→ **Exercise details**
Write the records out again exactly, leaving no images in.

Data records

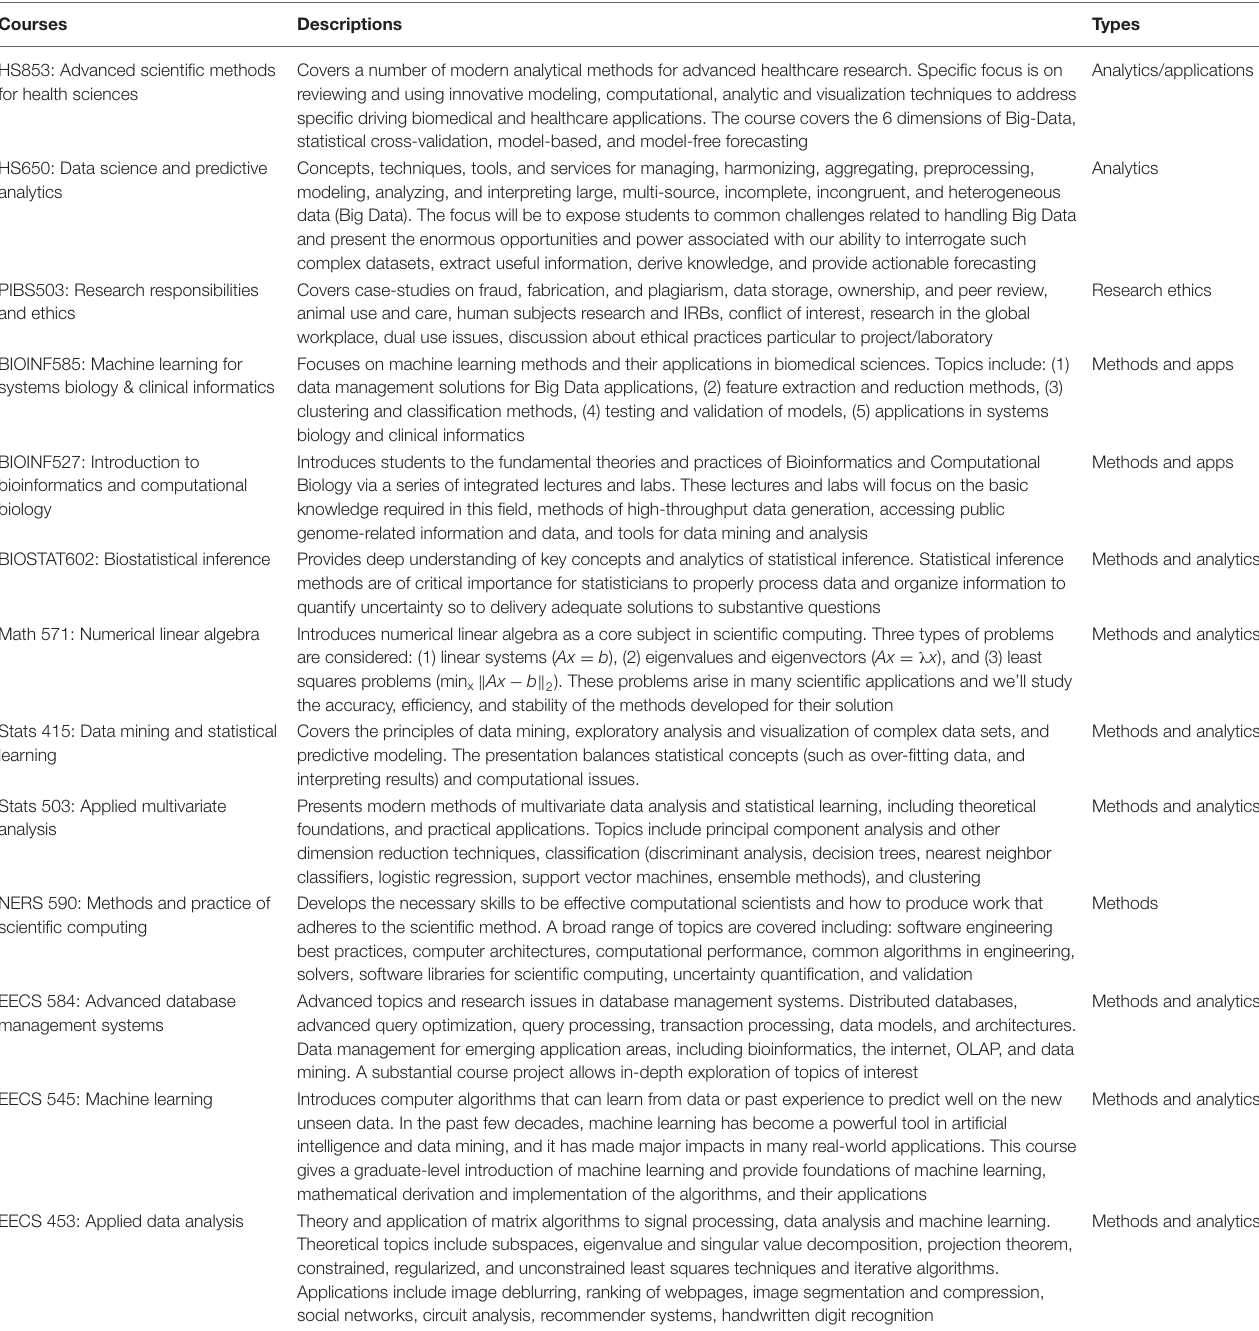
TABLE 2 | Exemplary courses at the University of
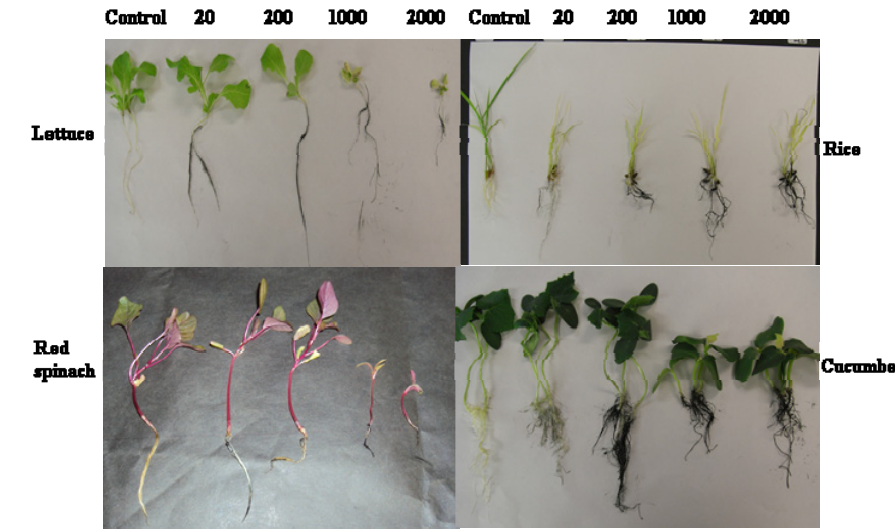
Figure 2. Morphological observations of red spinach, lettuce, rice, and cucumber exposed to MWNTs at 0, 20, 200, 1000, or 2000 mg/L for 15 days. Reproduced with permission from reference [16], Copyright 2012,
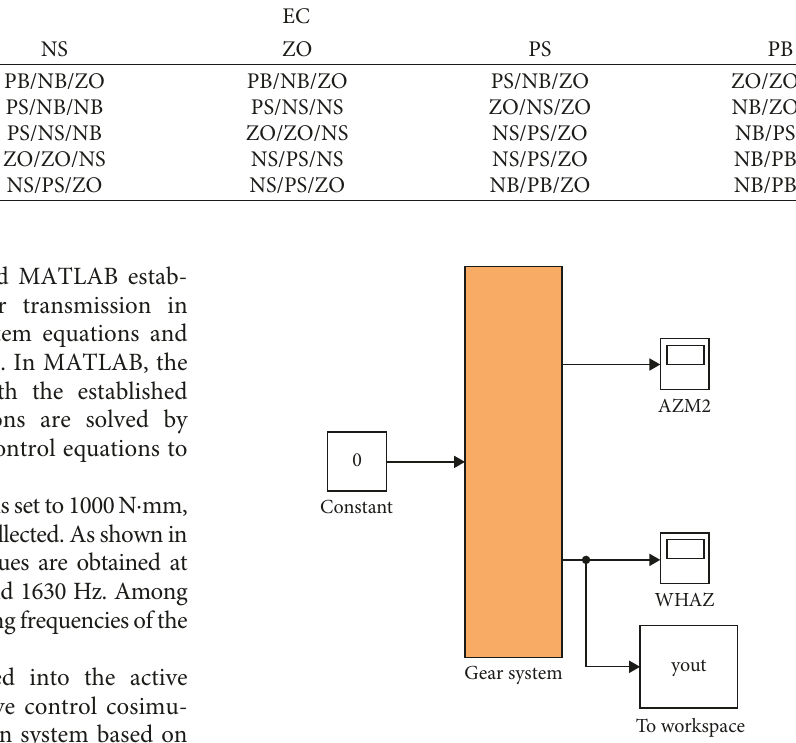
Table 2: Fuzzy rules for K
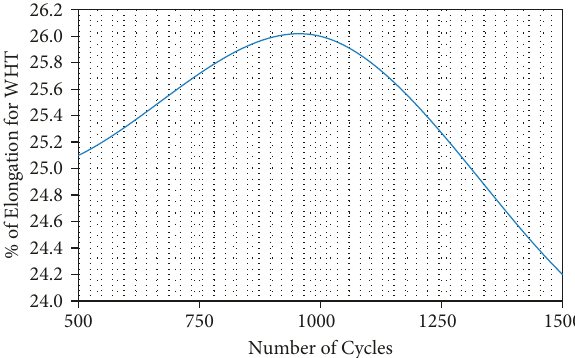
Figure 9: % of elongation of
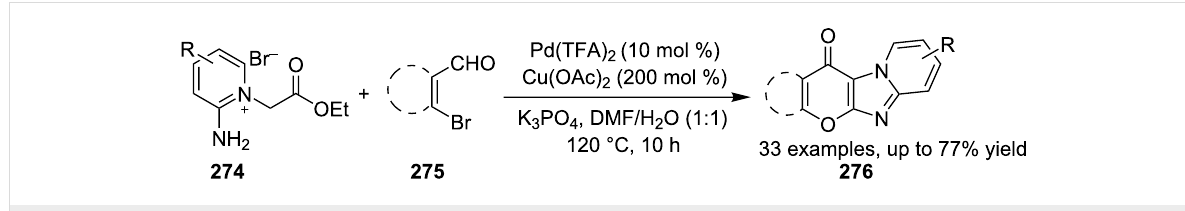
Scheme 92: Synthesis of chromenoannulated imidazo[1,2- a ]pyridines.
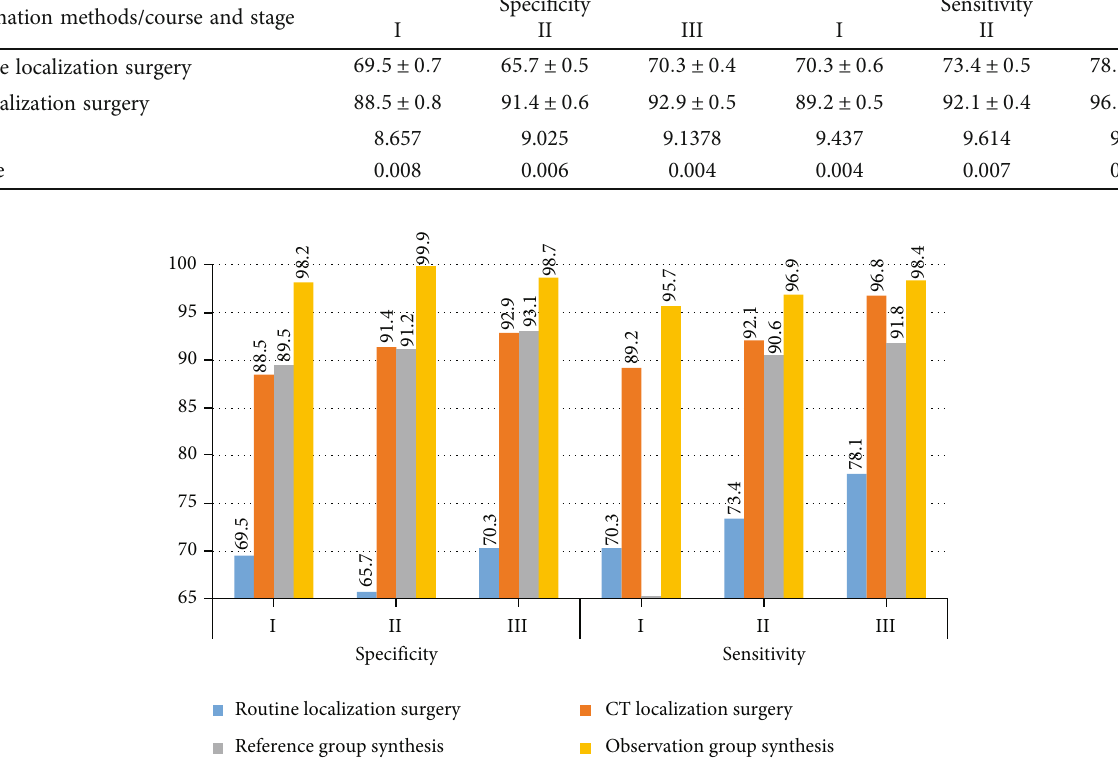
Figure 2: Visual diagram of the surgical methods for patients with pulmonary nodules. Table 3: Comparison of the observation results of prognosis and quality of life of di ff erent examination methods (data source: self-statistics of the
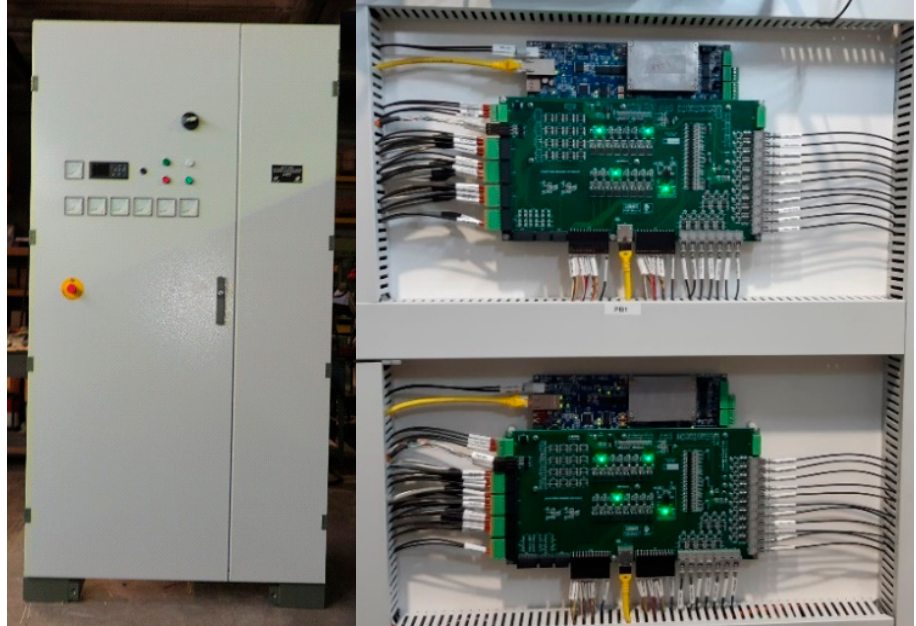
Figure 5. Charging station with integrated power electronics converters and control platforms.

→ **Reply**
TABLE 2 | Exemplary courses at the University of
Figure 2. Morphological observations of red spinach, lettuce, rice, and cucumber exposed to MWNTs at 0, 20, 200, 1000, or 2000 mg/L for 15 days. Reproduced with permission from reference [16], Copyright 2012,
Table 2: Fuzzy rules for K
Figure 9: % of elongation of
Scheme 92: Synthesis of chromenoannulated imidazo[1,2- a ]pyridines.
Figure 2: Visual diagram of the surgical methods for patients with pulmonary nodules. Table 3: Comparison of the observation results of prognosis and quality of life of di ff erent examination methods (data source: self-statistics of the
Figure 5. Charging station with integrated power electronics converters and control platforms.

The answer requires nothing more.